Refined Protein Structural Prediction from 3D Patterson Maps via Recycling Training Runs

Qiutai Pan¹

Evan Dramko¹

Mitchell D. Miller¹

George N. Phillips Jr.¹

Anastasios Kyrillidis^1,2

¹Rice University

²Ken Kennedy Institute

Code [GitHub]

Paper [arXiv]

Abstract

Determining protein structures is crucial for understanding biological functions. Traditional methods like X-ray crystallography face challenges such as the phase problem. We present RecCrysFormer, a hybrid model that integrates transformers and convolutional layers to predict electron density maps directly from Patterson maps. Incorporating known partial structures and a recycling training regimen, our model achieves high accuracy on synthetic datasets, bridging experimental and computational approaches.

Introduction

Proteins, composed of amino acids, play vital roles in biological processes. Understanding their 3D structure is essential for insights into their functionality. While experimental methods like X-ray crystallography are widely used, they face challenges, including the crystallographic phase problem. Machine learning approaches like AlphaFold2 have advanced the field but often neglect the use of raw experimental data like Patterson maps.

RecCrysFormer addresses these challenges by combining domain-specific knowledge with machine learning architectures. By leveraging Patterson maps, partial structures, and a novel recycling training regimen, it provides accurate electron density predictions, enabling seamless integration with established crystallographic refinement processes.

Key Contributions

Our study introduces the following innovations:

Integration of Experimental and ML Data: Uses Patterson maps and standardized partial structures of amino acids.
Novel Architecture: Combines convolutional layers with vision transformers for efficient 3D data processing.
Recycling Training: Incorporates iterative refinement outputs as templates to improve predictions.
Robustness: Demonstrates accuracy on synthetic datasets with variable unit cell parameters.

Methods

The core of RecCrysFormer is its ability to process raw experimental data in the form of Patterson maps, which capture interatomic vector relationships in protein crystals.

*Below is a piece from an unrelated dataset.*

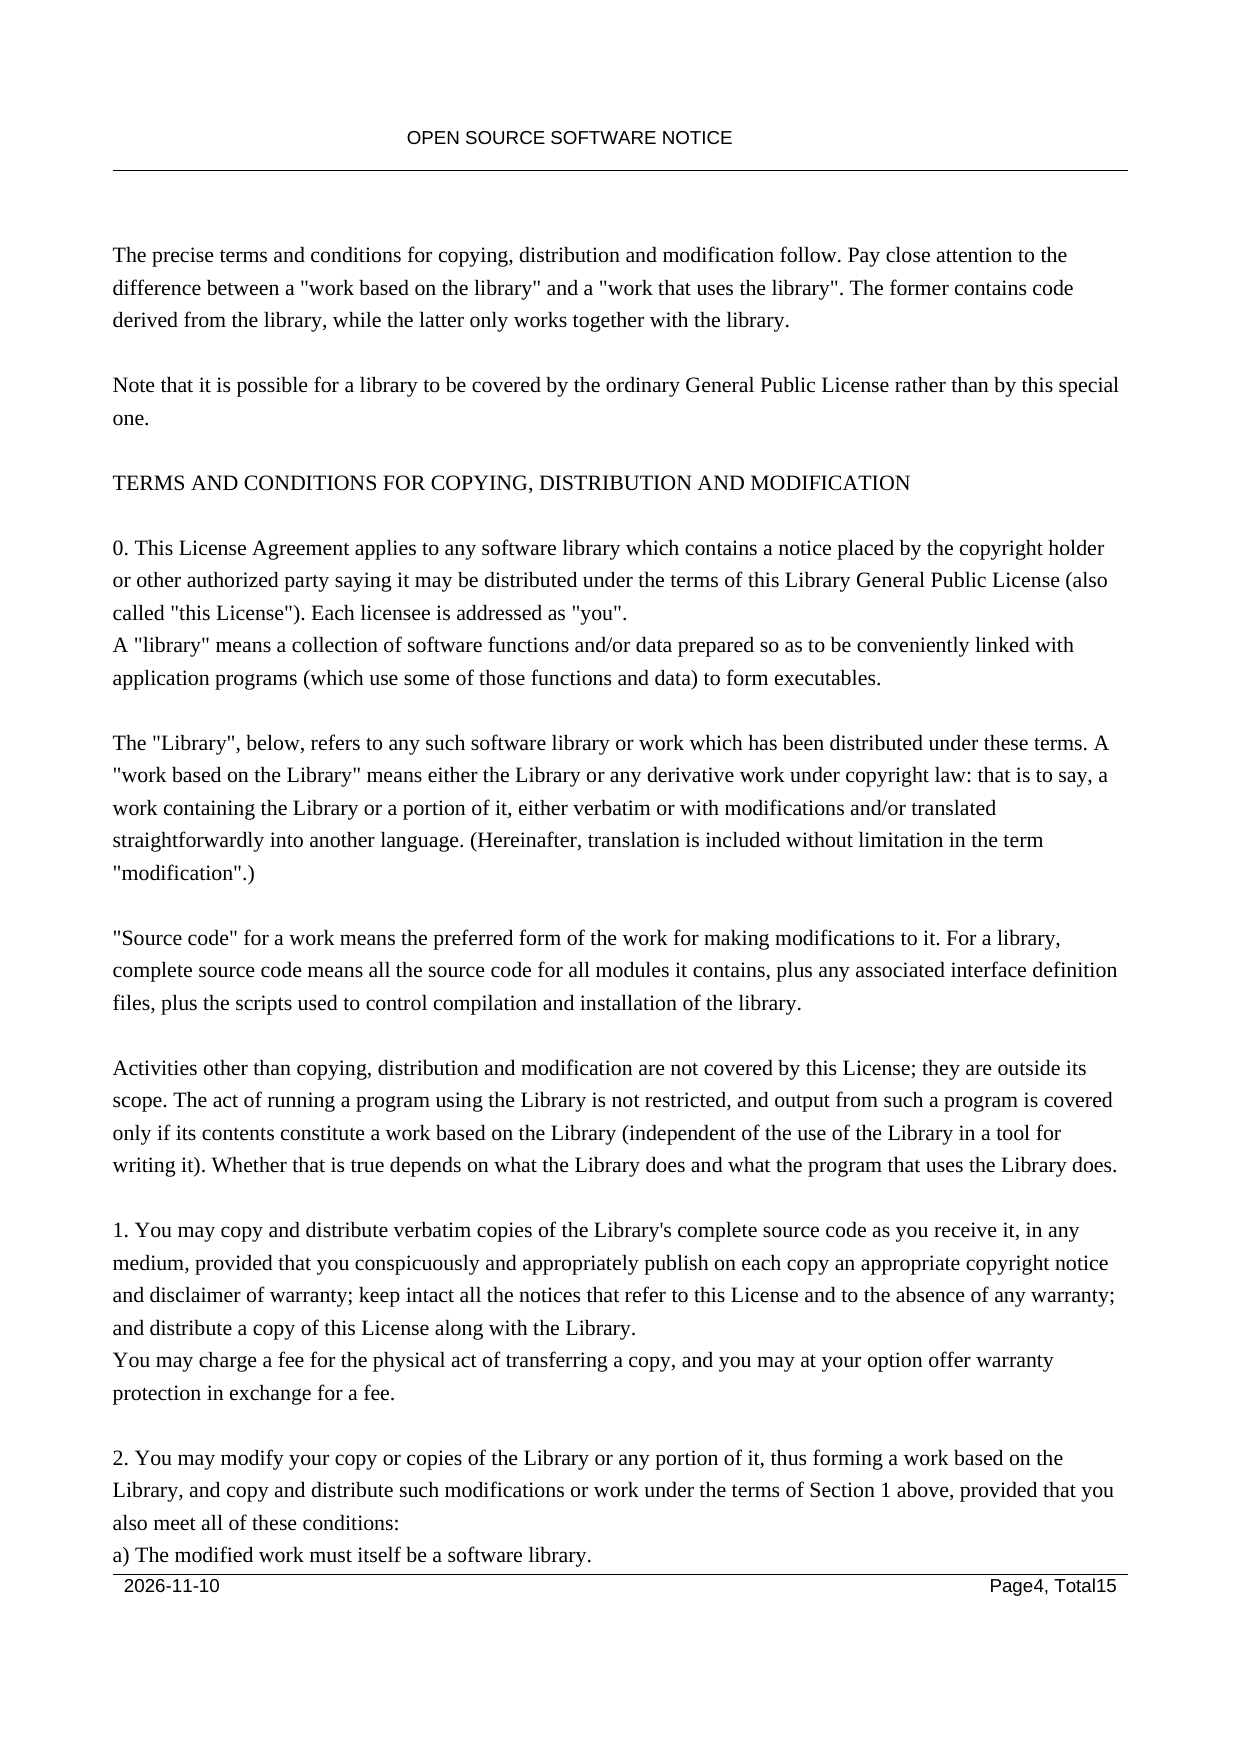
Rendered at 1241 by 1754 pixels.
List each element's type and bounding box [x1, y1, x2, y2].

These maps, while useful, lack direct information about atomic coordinates. To bridge this gap, RecCrysFormer employs a novel hybrid architecture combining 3D Convolutional Neural Networks (CNNs) and vision transformers.

The workflow begins with Patterson maps and, optionally, partial structure electron density maps as inputs. The Patterson maps are divided into small 3D patches, each transformed into feature tokens through convolutional layers and multi-layer perceptrons (MLPs). Positional embeddings are added to retain spatial information, and the resulting tokens are passed through a transformer core. The transformer uses attention mechanisms to capture global dependencies, allowing the model to integrate both Patterson maps and partial structures into coherent electron density predictions.

Key innovations include:

Transformer Attention Mechanism: A one-way attention system is employed, ensuring that Patterson map tokens can attend to partial structure tokens but not vice versa. This reduces computational complexity while maintaining predictive accuracy.
Incorporation of Partial Structures: Precomputed electron density maps of standardized amino acid conformations are embedded as additional tokens, guiding the model in refining predictions.
Recycling Meta-Algorithm: After an initial training phase, the model’s predictions are passed through a crystallographic refinement process (e.g., SHELXE) to improve electron densities. These refined outputs are then recycled back into training as templates, iteratively improving model accuracy.
3D Reconstruction: After the transformer processes the tokens, a final sequence of 3D convolutional layers translates the token embeddings back into electron density maps, ensuring spatial coherence and alignment with experimental data.

The loss function combines mean squared error (MSE) with the negative Pearson correlation coefficient, a crystallographic metric that captures phase accuracy and structural alignment. This hybrid loss promotes both general and domain-specific optimization, ensuring the model performs well on both global and detailed features.

RecCrysFormer also supports partial protein structures, which are derived from well-studied amino acid conformations. These are integrated as a secondary input, enabling the model to refine predictions based on known molecular patterns.

The final result is a powerful, data-efficient architecture capable of translating experimental Patterson maps into accurate electron density maps. This capability represents a significant step toward bridging the gap between experimental crystallographic methods and machine learning.

Results

RecCrysFormer was benchmarked on synthetic datasets. Key findings include:

Accuracy: Achieved 93% of cases refined to a crystallographic R-factor < 0.38 with SHELXE.
Efficiency: Improved mean Pearson correlations and reduced phase errors across multiple training regimes.
Robustness: Demonstrated high performance on datasets with variable unit cell dimensions and angles.

Conclusions and Future Work

RecCrysFormer bridges experimental and computational methods, providing a robust framework for protein structure determination. Future work will involve scaling to full-length proteins, handling experimental noise, and extending the recycling procedure for enhanced performance.

Acknowledgements

This research was supported by the Welch Foundation Grant A22-0307 and the Ken Kennedy Institute at Rice University.